§ **JOB**
Report every line in the entries below that contains the word "Studium", matching its capitalization exactly.

--- THE INPUT ---

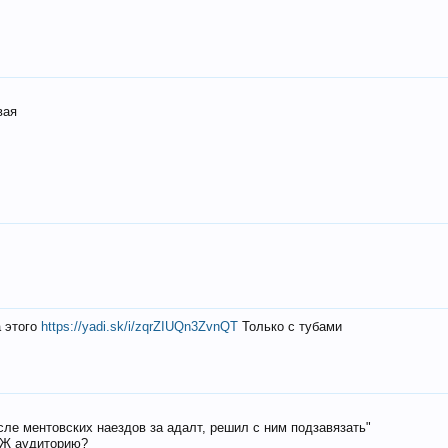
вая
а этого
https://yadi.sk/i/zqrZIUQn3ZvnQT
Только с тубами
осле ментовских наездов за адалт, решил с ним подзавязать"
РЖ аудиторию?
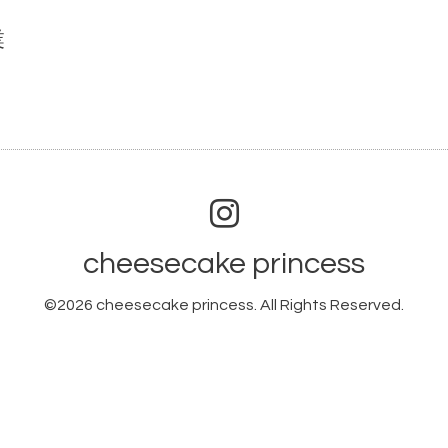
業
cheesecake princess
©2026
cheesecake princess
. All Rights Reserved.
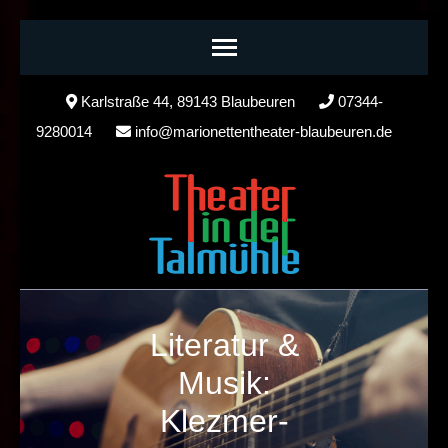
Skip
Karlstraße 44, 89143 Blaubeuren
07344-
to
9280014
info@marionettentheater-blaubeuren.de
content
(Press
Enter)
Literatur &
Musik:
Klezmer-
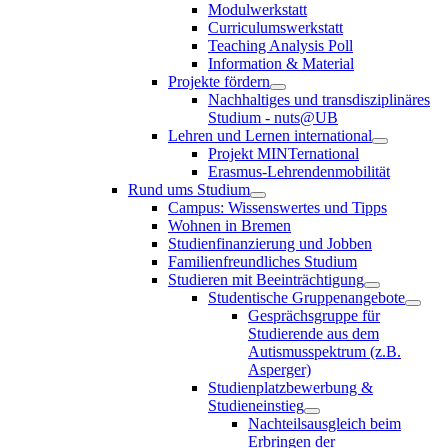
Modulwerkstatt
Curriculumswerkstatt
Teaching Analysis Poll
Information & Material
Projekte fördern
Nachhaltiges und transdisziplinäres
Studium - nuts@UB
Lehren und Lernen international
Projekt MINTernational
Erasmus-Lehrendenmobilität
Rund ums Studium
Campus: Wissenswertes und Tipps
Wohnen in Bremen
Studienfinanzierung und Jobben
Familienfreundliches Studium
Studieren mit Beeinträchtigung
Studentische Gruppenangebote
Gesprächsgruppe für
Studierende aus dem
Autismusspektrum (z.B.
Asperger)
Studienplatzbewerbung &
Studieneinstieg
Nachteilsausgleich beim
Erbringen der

---

§ **TASK OUTPUT**
Studium - nuts@UB
Rund ums Studium
Familienfreundliches Studium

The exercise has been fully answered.